A terry loom according to claim 1 or 2, characterised in that pairs of transmission elements (37, 38) are provided which are arranged spaced by a distance adapted to the cloth width.
A terry loom according to any one of claims 1 to 3, characterised in that a pair of parallel mounted swivel arms (36) are arranged at a spacing adapted to the cloth width, said swivel arms (36) being connected by means of transmission bars (37, 38) to the holding elements (28, 30, 44), wherein the swivel arms (36) and/or the transmission bars (37, 38) are connected together in the manner of a frame and wherein the drive motor (31) is assigned to one swivel arm (36).
A terry loom according to any one of claims 1 to 3, characterised in that a pair of parallel mounted swivel arms (36) are arranged at a spacing adapted to the cloth width, said swivel arms (36) being connected by means of transmission bars (37, 38) to the holding elements (28, 30), wherein a drive motor (31A, 31 B) is assigned to each swivel arm (36), said motors being electronically synchronised.
A terry loom according to any one of claims 1 to 5, characterised in that the holding elements of backrest (14) and breast beam (23) take the form of swivel levers (28, 30), which are swivellable about shafts (29, 24) parallel to the backrest (14) and to the breast beam (23).
A terry loom according to any one of claims 1 to 6, characterised in that a further pair of transmission bars is provided for connecting the swivel arms (36) to the backrest (16) of the pile warp (13).
A terry loom according to any one of claims 1 to 7, characterised in that a further pair of transmission bars (39) is provided for connecting the swivel arms (36) to a holder for a deflector (15) of the pile warp (13).

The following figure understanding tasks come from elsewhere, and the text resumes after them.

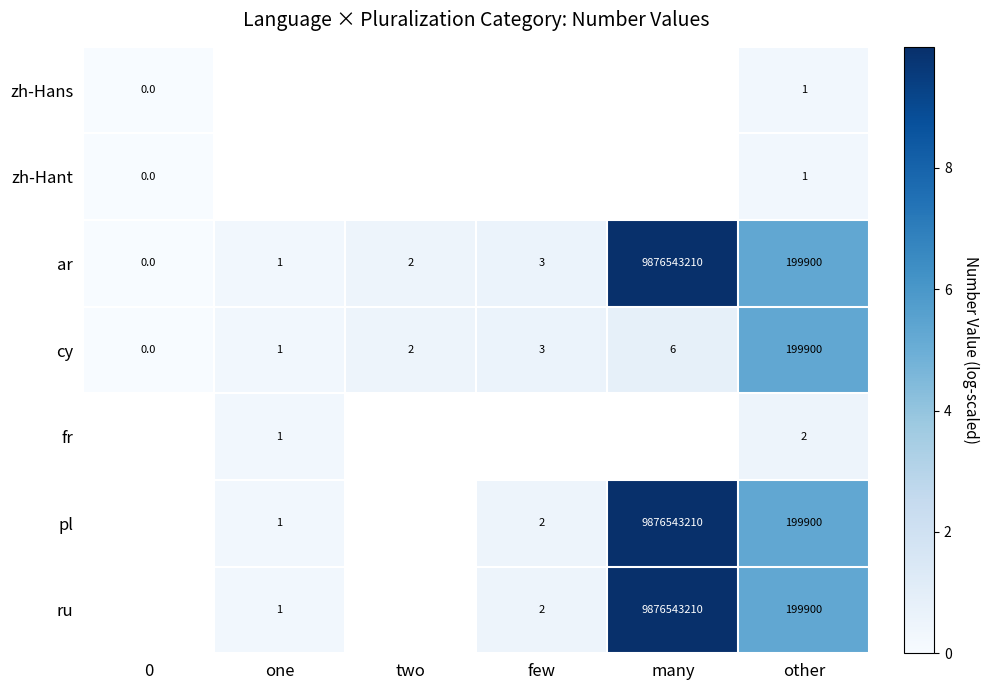

The zh-Hant series shows 0.4 at other. True or false?

False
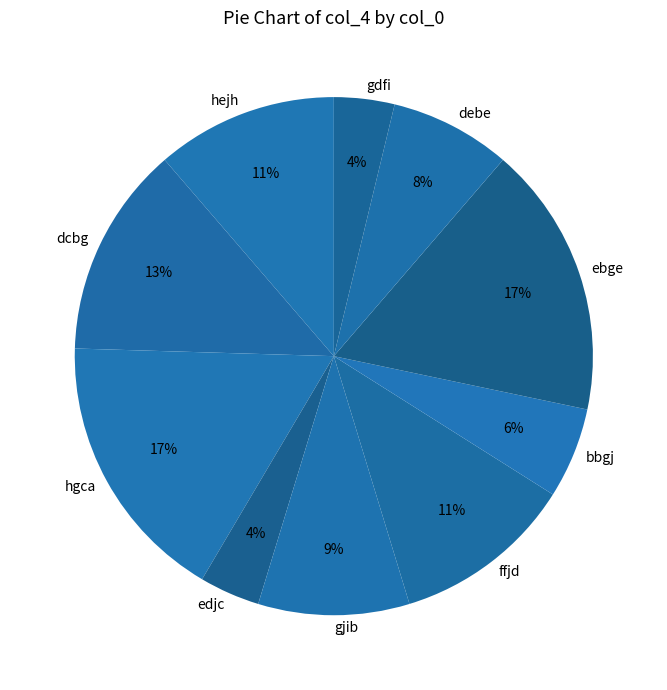

Is there a majority slice in this chart?

No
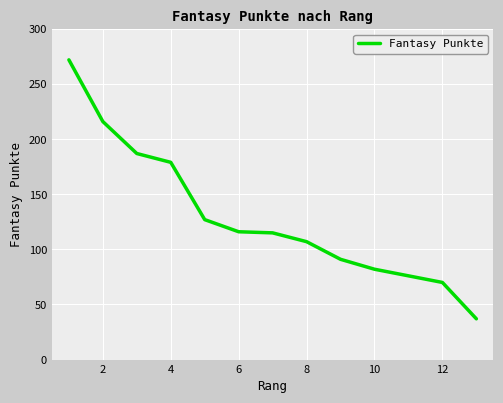

Does the chart have visible grid lines?

Yes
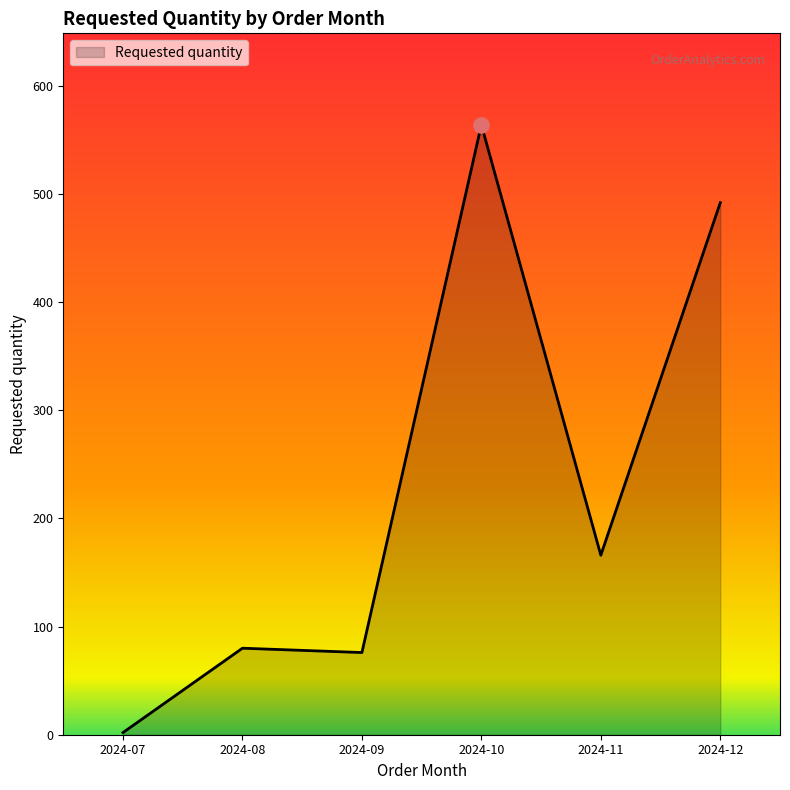

What is the ratio of the value at 2024-11 to the value at 2024-10?

0.3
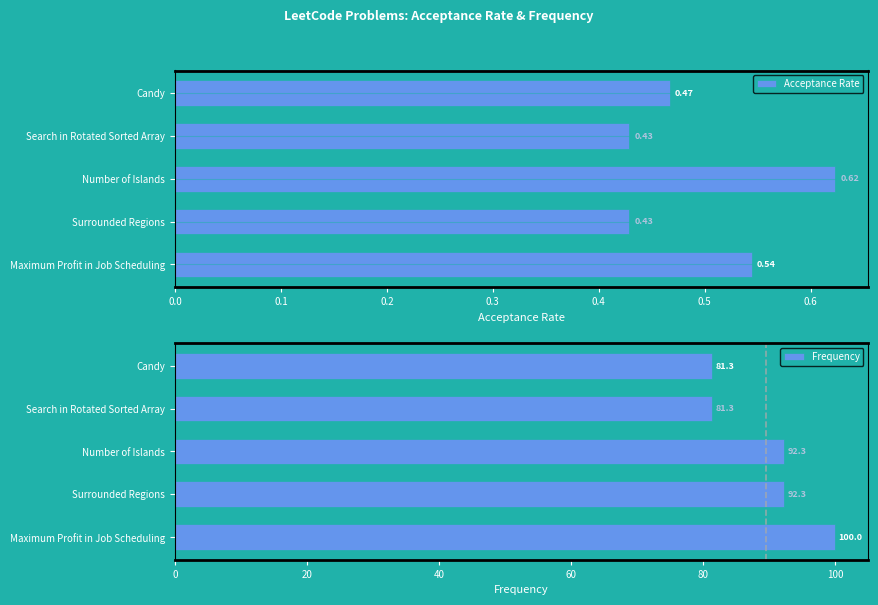

List the series in order of their peak value, highest first.

Frequency, Acceptance Rate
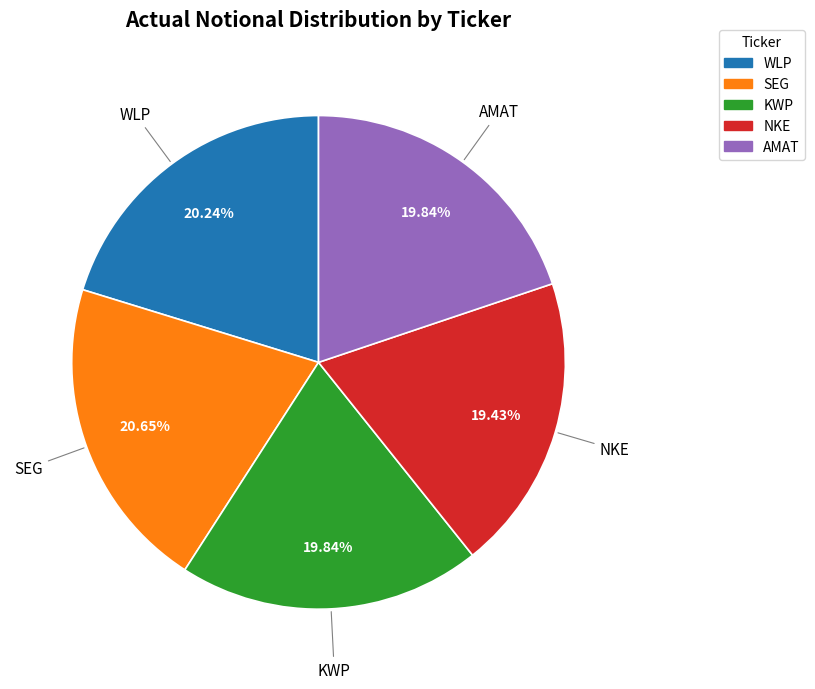

What percentage do KWP and AMAT together represent?

39.7%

A terry loom according to any one of claims 1 to 8, characterised in that the transmission bars (38) to the breast beam (23) are coupled at a spacing from the axis of the swivel arms (36) which is greater than the spacing at which the transmission bars (37) to the backrest (14) are coupled to the swivel arms (36).
A terry loom according to any one of claims 1 to 9, characterised in that the drive motor (31) is a stepping motor.
A terry loom according to any one of claims 1 to 10, characterised in that a non self-locking reduction gear (32) is provided, and in that the transmission elements (36, 37, 38, 39) and the holding elements (28, 30, 44) are so configured and/or designed that the shaft (33) adopts a position between its two end positions when the drive motor (31) is at zero current.
A terry loom appliance for a loom which loom comprises devices for supplying a ground warp (11) and a pile warp (13), to each of which is associated at least one backrest (14, 16), and with a device (23, 24) for drawing off cloth (20), which comprises a breast beam (23), and with a drive (26) for moving backrest (14) of the ground warp and breast beam (23) to and fro, wherein the drive (26) comprises at least one drive motor (31; 31A, 31B) which may be connected to backrest (14) of the ground warp and to breast beam (23) by means of transmission elements (36, 37, 38), characterised in that the terry loom appliance takes the form of a module, which comprises at least one drive motor (31, 31A, 32B) driving a shaft (33) on which swivel arms (36) are fixed which rotate with the shaft (33) and to which pairs of transmission bars (37, 38) are attached which lead to holding elements (28, 30) of the backrest (14) of the ground warp (11) and of the breast beam (23).